Health reforms to drive greater equity welcomed by Whānau Āwhina Plunket

Sweeping reforms to the health system to drive greater equity, particularly for whānau Māori and Pasifika peoples, have been welcomed by Whānau Āwhina Plunket, the country’s largest provider of healthcare services for children under five.

Whānau Āwhina Plunket Chair, Dame Fran Wilde, says the reforms are a bold step forward for our health system.

“These reforms will address key issues we witness on the frontline every day – uneven care depending on where you live and poorer outcomes for whānau Māori, Pasifika peoples, and those with greater needs.

“Whānau Āwhina Plunket has committed to delivering equitable outcomes for whānau Māori by 2025, and we are pleased to see this as a key focus for the reforms, including the creation of a new Māori Health Authority. We welcome the opportunity to support the work of iwi and other Māori providers as they deliver this important mahi,” said Dame Wilde. 

“As the largest Well Child Tamariki Ora provider, and the only one operating nationally, we are looking forward to working with the transition team, Ministry of Health, and the new Health NZ and Māori Health Authority and other key partners to deliver on this new vision for healthcare in New Zealand,” said Whānau Āwhina Plunket’s Chief Executive, Amanda Malu.
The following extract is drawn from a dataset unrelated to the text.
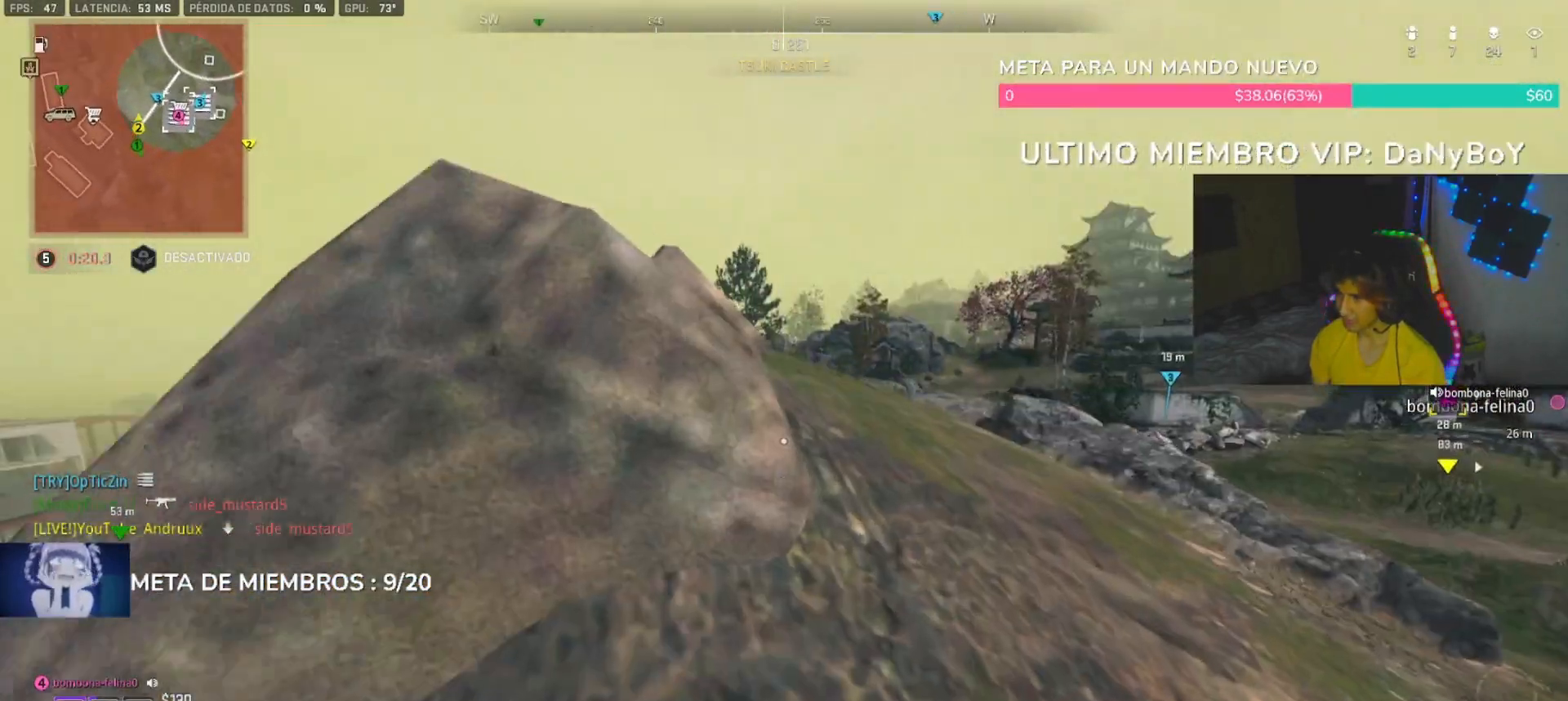
{"dt_ms": 500, "buttons": ["L3"], "left_stick": "up", "right_stick": "up-left", "button_events": [[67, "L3", "down"], [167, "L3", "up"], [167, "TRIANGLE", "down"], [233, "L3", "down"], [233, "TRIANGLE", "up"], [333, "L3", "up"], [467, "L3", "down"]]}
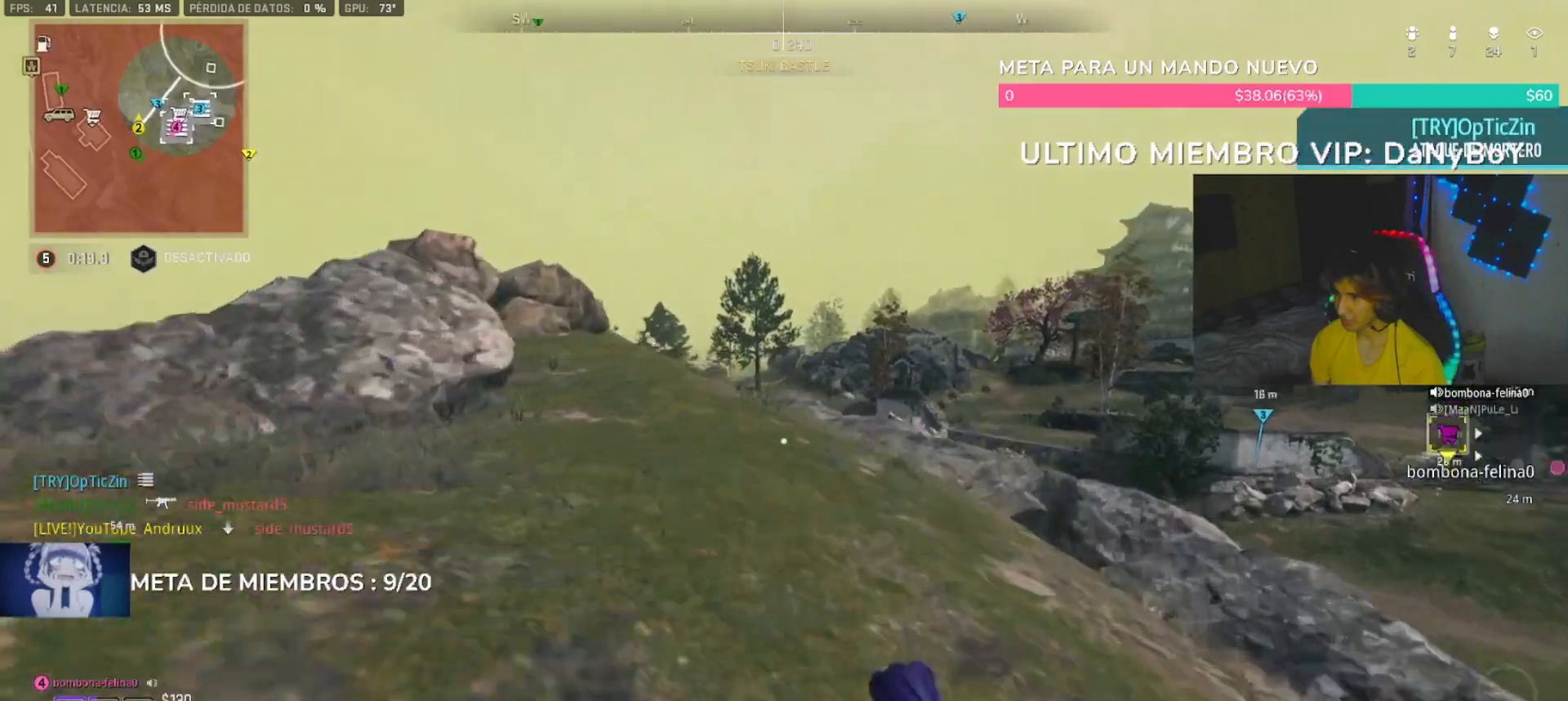
{"dt_ms": 500, "buttons": [], "left_stick": "up", "right_stick": "center", "button_events": [[33, "L3", "up"], [200, "L1", "down"], [200, "TRIANGLE", "down"], [300, "L1", "up"], [300, "TRIANGLE", "up"]]}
This move to a national public health service mirrors Whānau Āwhina’s own journey almost five years ago, when our membership made the decision to consolidate our area and regional societies to one unified national trust. 

“We recognised early on that while some Plunket regions were doing well, others were struggling financially and the move to a single national body meant we could better utilise our resources to deliver our equitable services across Aotearoa for the good of all our children,” said Ms Malu.